Ernest Varacalli (born March 23, 1944), or "Junior", is a New York mobster who belongs to the Genovese crime family, one of the five New York crime families. Varacalli has used as many as nine different aliases during his criminal career.

==Car theft ring==

In May 2001, the Federal Bureau of Investigation (FBI), in conjunction with the Brooklyn District Attorney's office, arrested Varacalli for insurance fraud, extortion, and other charges. Varacalli was the alleged ring leader of the biggest stolen car empire in New York City. New York Police Commissioner Bernard B. Kerik said that Varacalli made more than $10.5 million a year stealing cars to order and dispatching thieves to steal air bags from specific cars, based on orders from auto parts shops around the city. Some of those cars were "stolen" with the consent of their owners who wanted to get out of lease payments. Varacalli's crew was responsible for the theft of about 600 auto airbags.

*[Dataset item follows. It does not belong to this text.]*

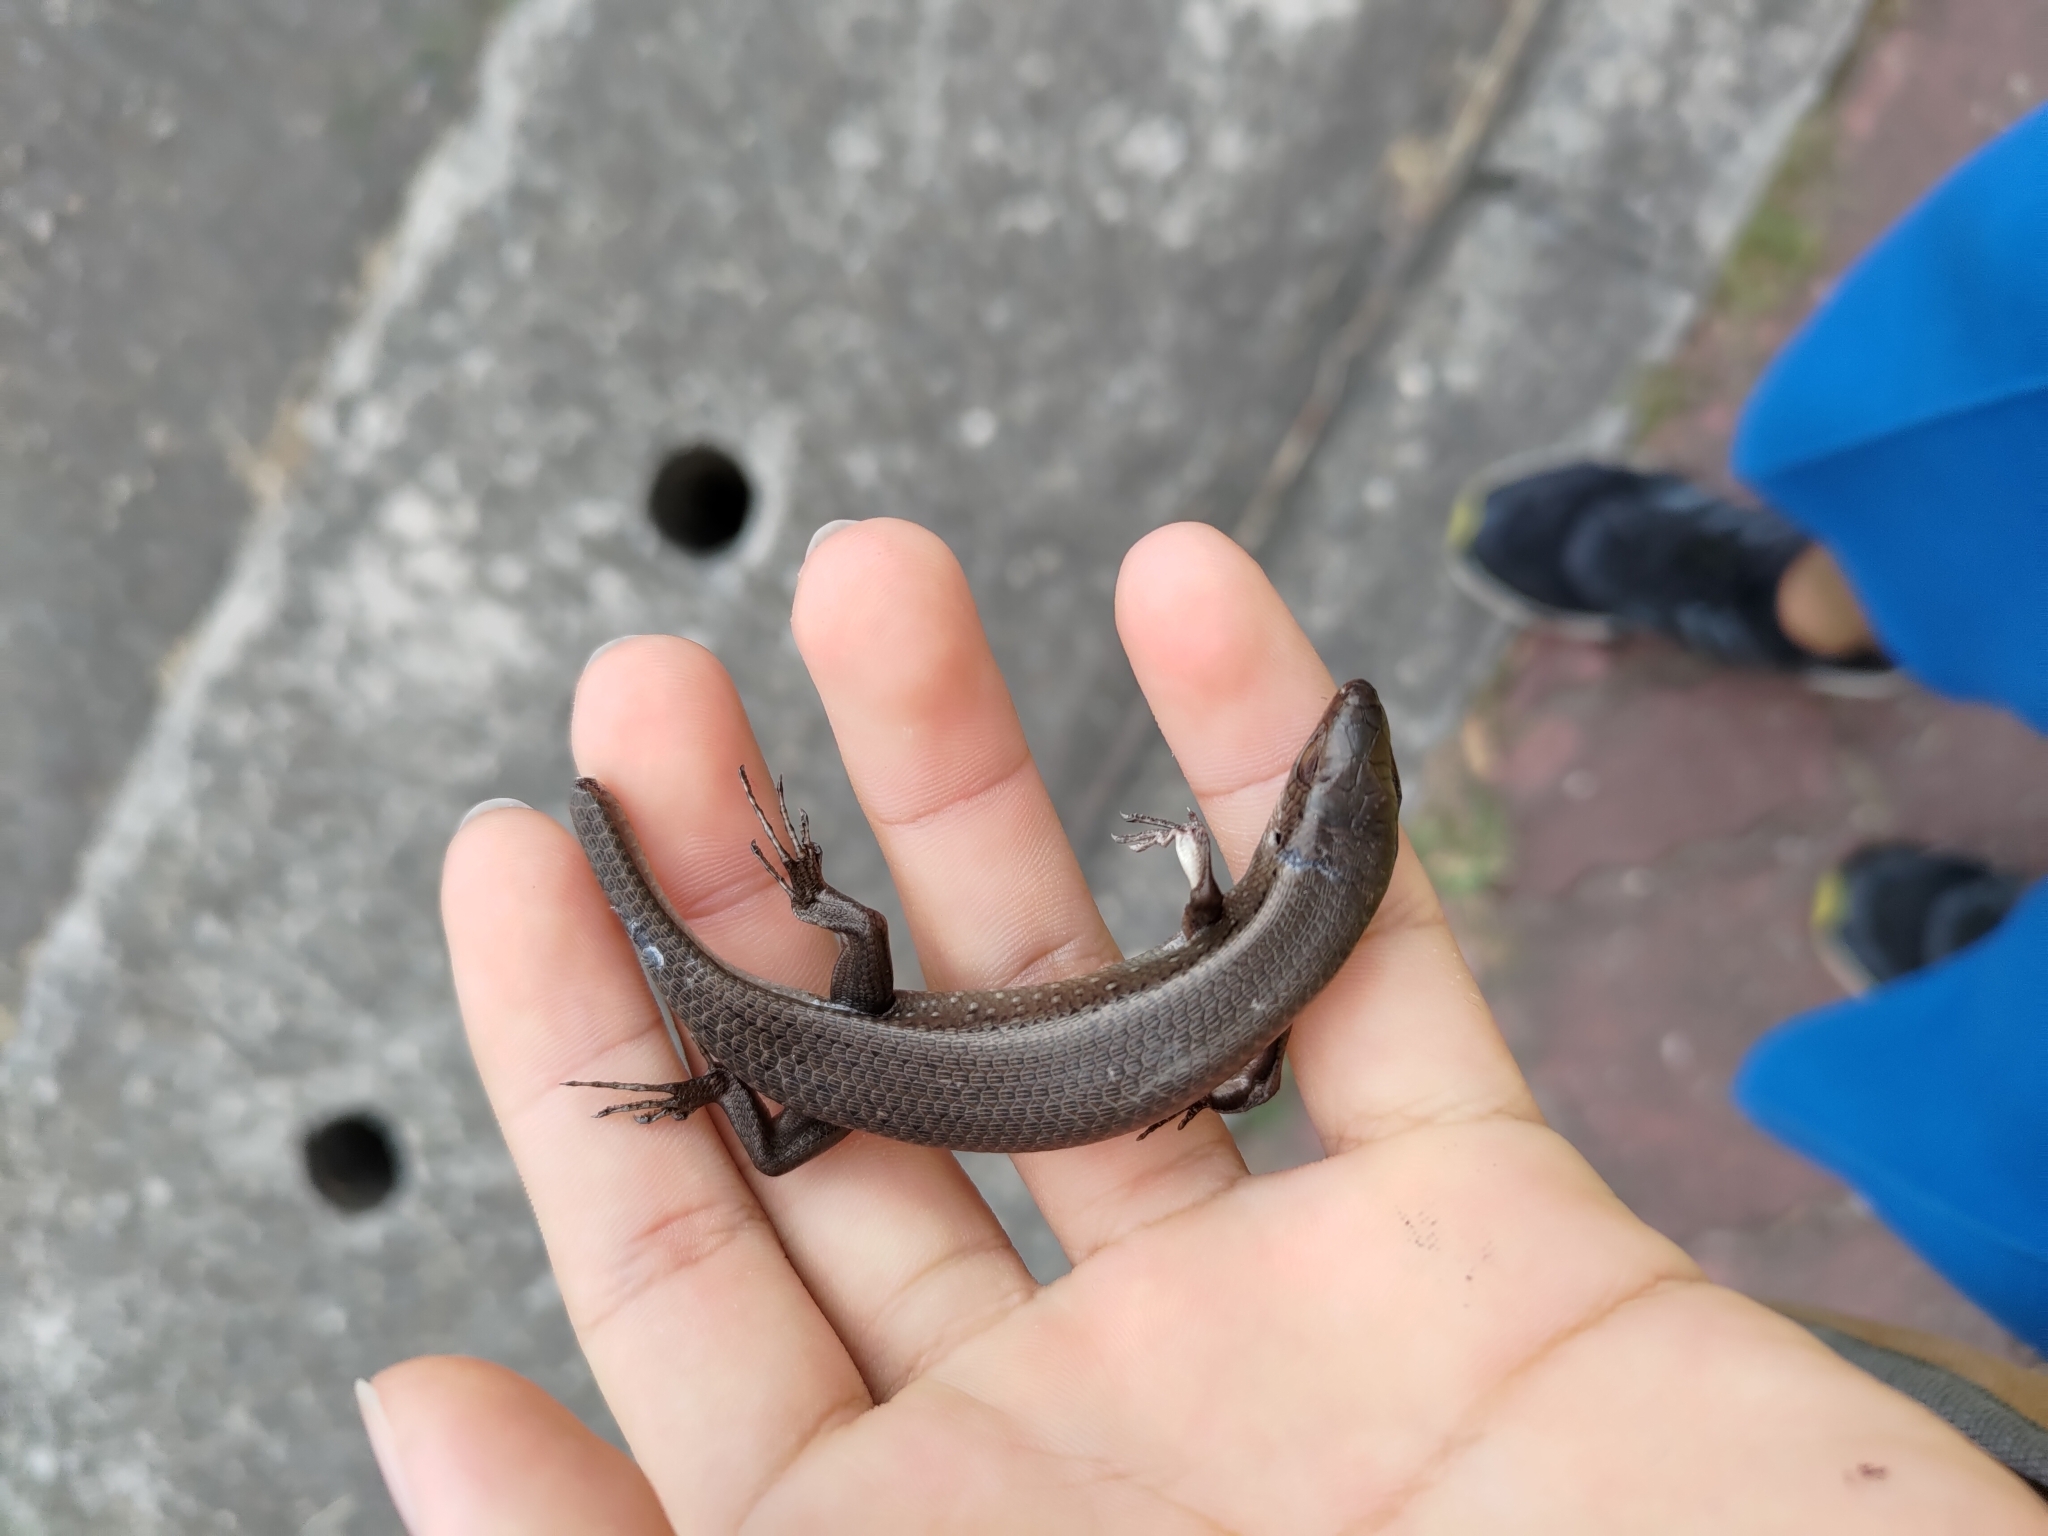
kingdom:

In 2002, Varacalli was sentenced to 10 years in prison and received a $1 million fine.
 He was incarcerated at the Federal Correctional Institution (FCI) in Otisville, New York. On December 21, 2009 Varacalli was released from prison.

== Mob wife ==
Camille Colucci, Varacalli's third wife, was also accused of falsifying business documents in connection with the stolen car ring. She pleaded guilty and was fined $400,000.

During the 1970s, Colucci became the center of a messy Mafia "love triangle." Thomas Spero, the nephew of a Mafia Capo, was infatuated with Colucci, but she was already married (not to Varacalli then), but to a mob associate named Joseph Colucci. According to Gambino family turncoat "Sammy the Bull" Gravano, Spero's uncle, Thomas "Shorty" Spero², arranged for him to kill Camille's husband. Gravano told the FBI this was his first hit. "I shot him twice in the head," Gravano said, "Then three more times when his body was dumped out of the car on Rockaway Parkway, (a street in Canarsie, Brooklyn)." Once Colucci became a widow, she married the younger Spero.